Cuando por fin se vislumbra para 2012 un Tratado internacional sobre el Comercio de Armas, la realidad cotidiana de los conflictos a lo largo y ancho del mundo confirma lo pedregoso del camino. Basta recordar las recientes denuncias de Amnistía Internacional sobre el uso de bombas de racimo españolas por las tropas del dirigente libio Muamar Gadafi, que desvelan en toda su crudeza la peligrosa ‘herencia’ que deja cada venta de armamento, de material de defensa y ‘de doble uso’, de municiones. Un mercado que mueve al año 640 millones de armas y 12.000 millones de balas -dos por cada habitante del planera- y que alimenta la sangrienta estadística de mil muertos al día -casi uno por minuto- por armas de fuego.

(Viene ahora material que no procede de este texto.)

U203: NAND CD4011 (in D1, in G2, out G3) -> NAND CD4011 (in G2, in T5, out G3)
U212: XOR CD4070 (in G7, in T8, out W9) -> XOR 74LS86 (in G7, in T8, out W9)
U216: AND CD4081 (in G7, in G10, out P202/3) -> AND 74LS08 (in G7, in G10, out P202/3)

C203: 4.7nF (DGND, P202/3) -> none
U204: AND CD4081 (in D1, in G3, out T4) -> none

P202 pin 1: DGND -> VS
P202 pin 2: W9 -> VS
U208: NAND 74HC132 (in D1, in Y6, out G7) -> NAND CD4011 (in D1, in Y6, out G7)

Campaña Armas Bajo Control
Vídeo para la campaña Armas bajo Control. Septiembre de 2008

Oficialmente, España estaba en primera fila de la lucha contra el citado tipo de artefactos al haberse adelantado, con una moratoria unilateral en julio de 2008, a la firma (diciembre de ese año) y la entrada en vigor (agosto de 2010) de la Convención que las prohíbe. En marzo de 2009 fue el primer país en destruir su propio arsenal de bombas de racimo, que se distinguen por una mortífera seña de identidad: dispersan en una amplia zona sus potentes municiones, cuya falta de precisión las hace aún más peligrosas para la población civil. España ya no las tiene ni las exporta, pero allí quedaron, en los arsenales del régimen libio. Y la única arma que no se utiliza es la que no se tiene.

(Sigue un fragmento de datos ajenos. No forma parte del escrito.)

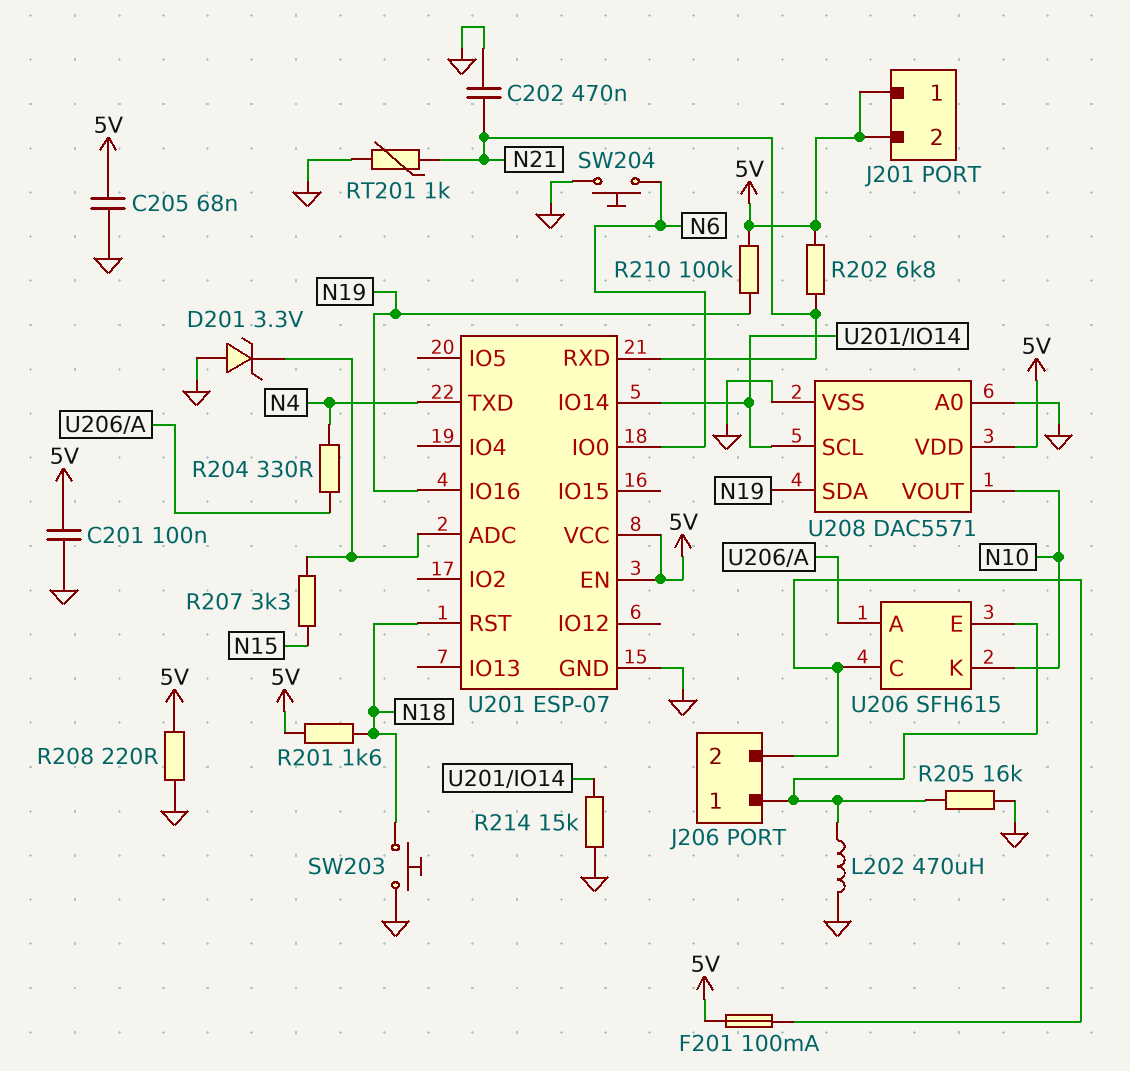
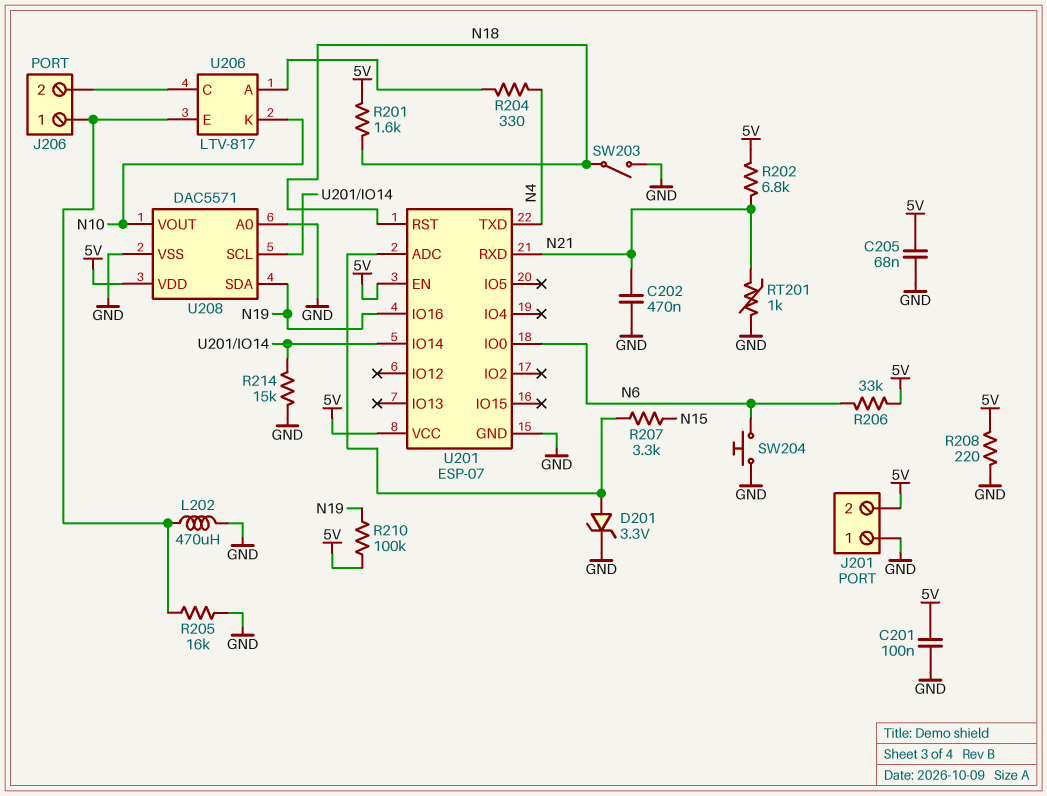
D201: zener 3.3V (A GND, K U201/ADC) -> zener 3.3V (A U201/ADC, K GND)
F201: 100mA (5V, J206/2) -> none
J201 pin 1: 5V -> GND
R206: none -> 33k (5V, N6)
SW203: button (GND, N18) -> switch (GND, N18)
U206: SFH615 -> LTV-817

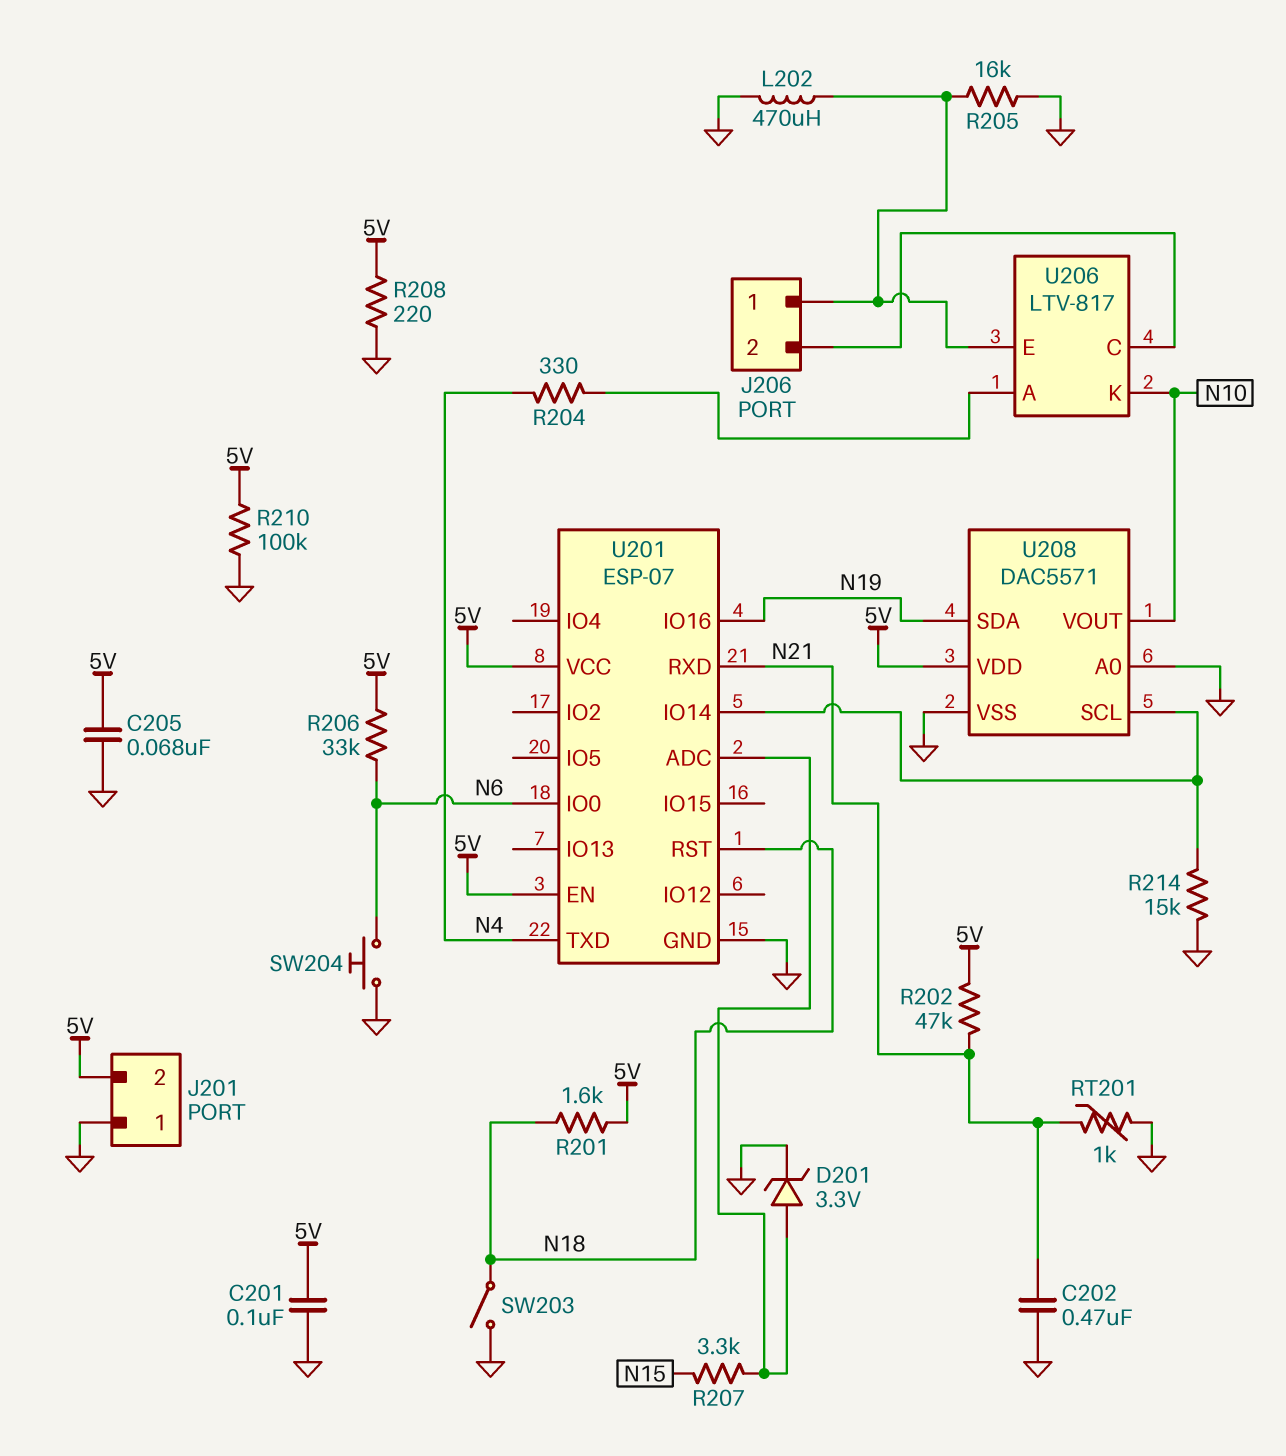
R202: 6.8k (5V, N21) -> 47k (5V, N21)
R210: 100k (5V, N19) -> 100k (5V, GND)

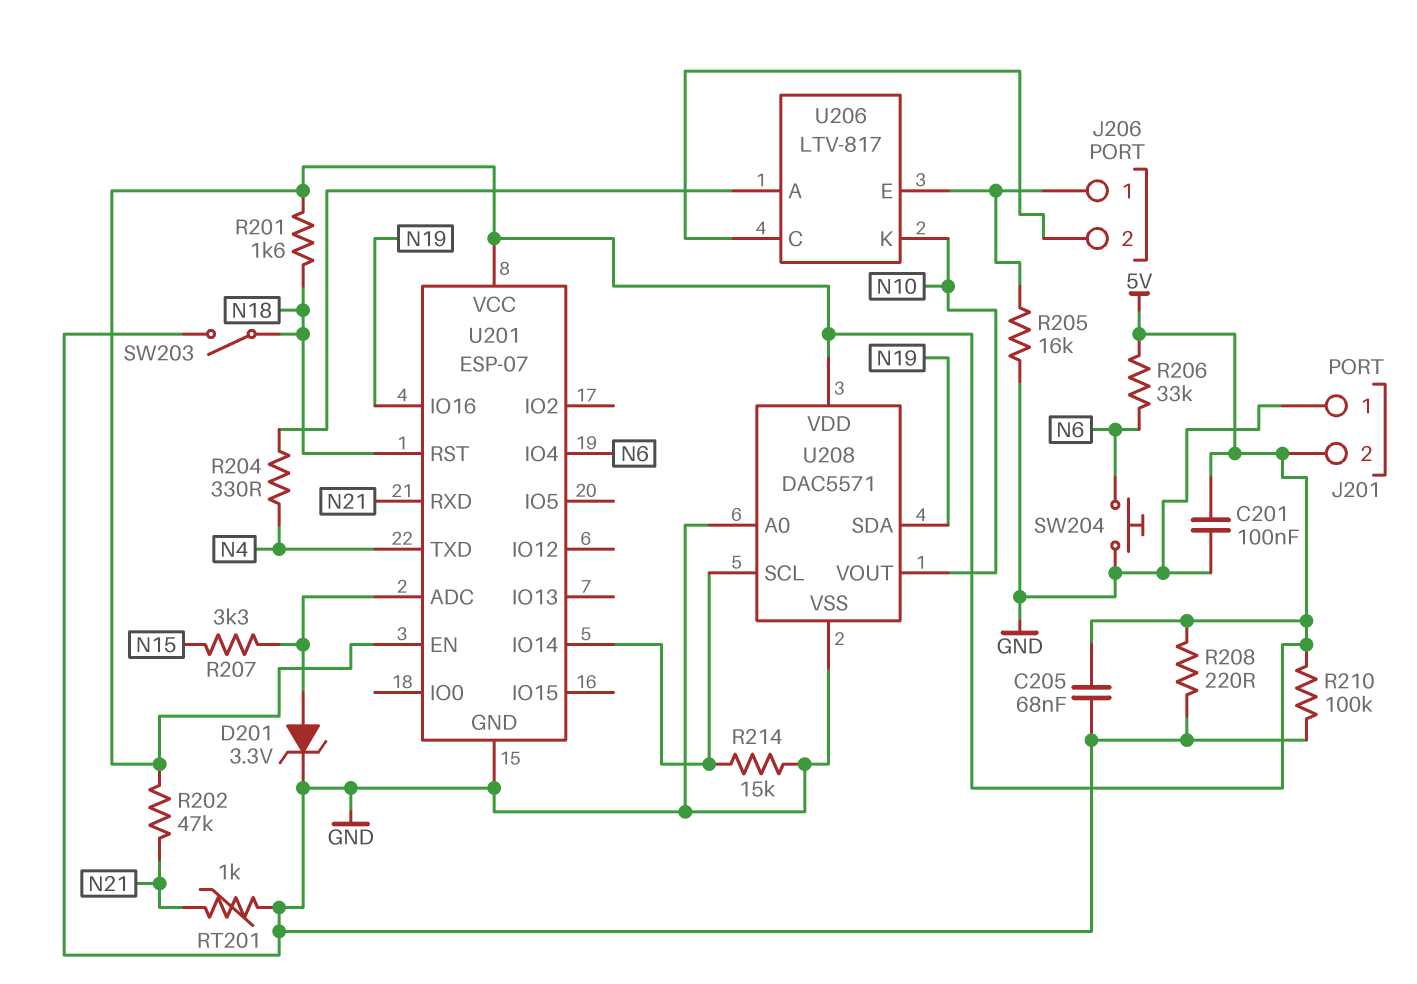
C202: 470nF (GND, N21) -> none
L202: 470uH (GND, J206/1) -> none
U201 pin IO0: N6 -> none
U201 pin IO4: none -> N6

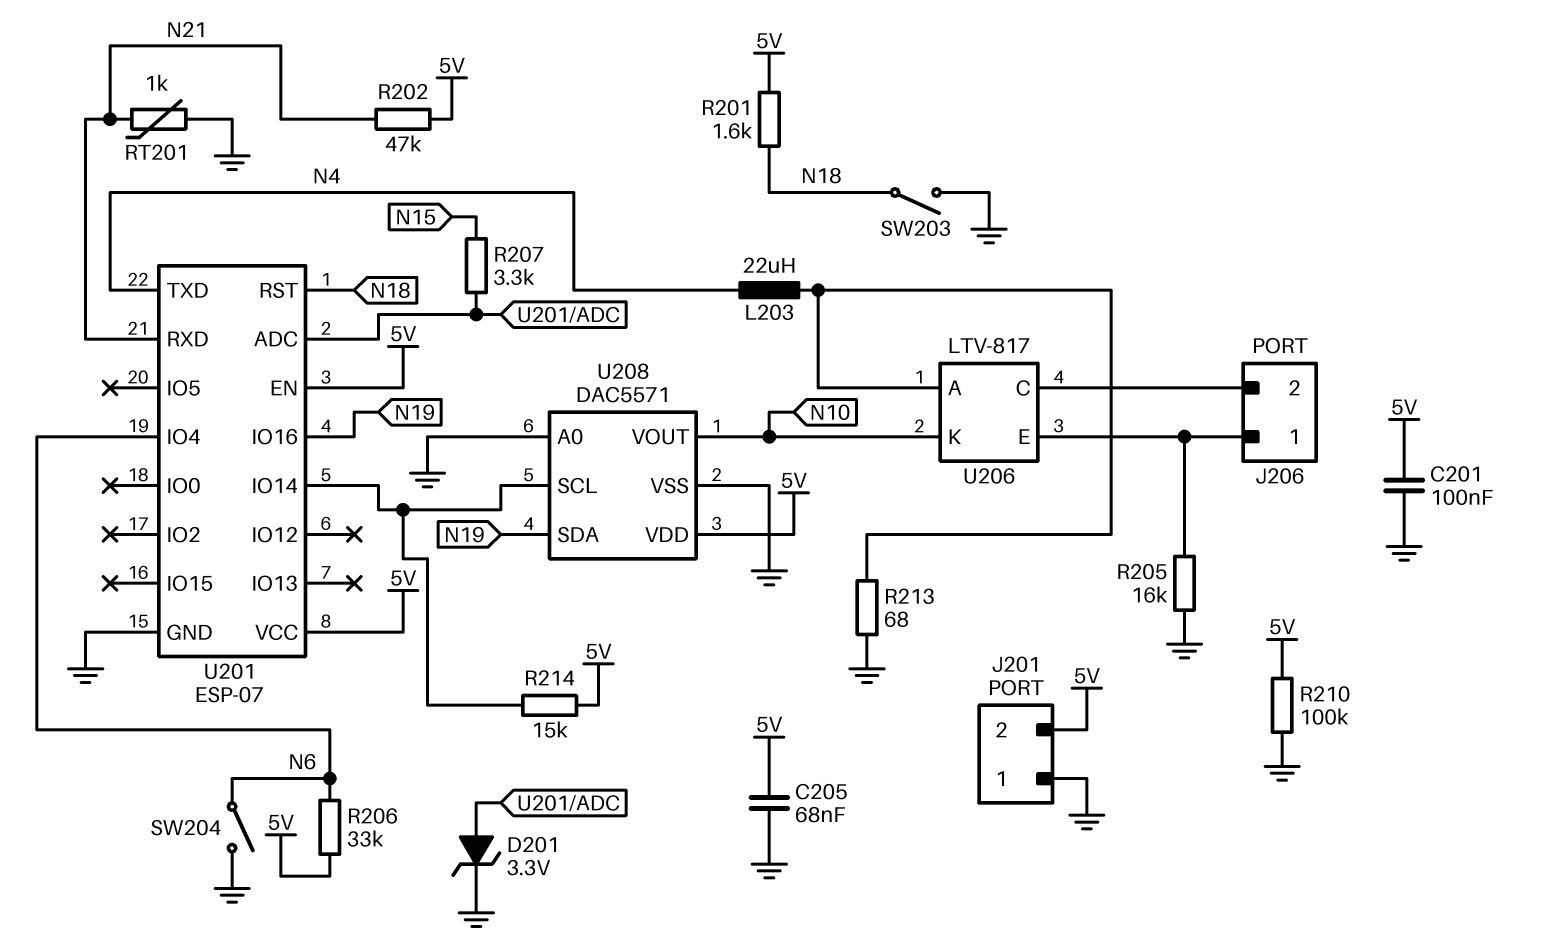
L203: none -> 22uH (N4, U206/A)
R204: 330 (N4, U206/A) -> none
R208: 220 (5V, GND) -> none
R213: none -> 68 (GND, U206/A)
R214: 15k (GND, U201/IO14) -> 15k (5V, U201/IO14)
SW204: button (GND, N6) -> switch (GND, N6)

Por eso Amnistía Internacional lleva años empeñada junto a otras organizaciones no gubernamentales en conseguir un Tratado sobre Comercio de Armas que impida su venta cuando exista riesgo de que sean usadas para violar los derechos humanos o las normas humanitarias internacionales. La campaña, bautizada como ‘Armas Bajo Control‘, reúne desde octubre de 2003 a AI, Oxfam y la Red de Acción Internacional contra las Armas Ligeras (IANSA en inglés), coalición que varía ligeramente en el caso español al integrar a Amnistía, Intermón Oxfam, Greenpeace y la Fundació per la Pau. Las tres primeras organizaciones habían protagonizado ya a principios de los años 90 una primera campaña, ‘Hay secretos que matan’, con el mismo objetivo, a la que siguió otra, ‘Adiós a las armas’, por el control de las armas ligeras.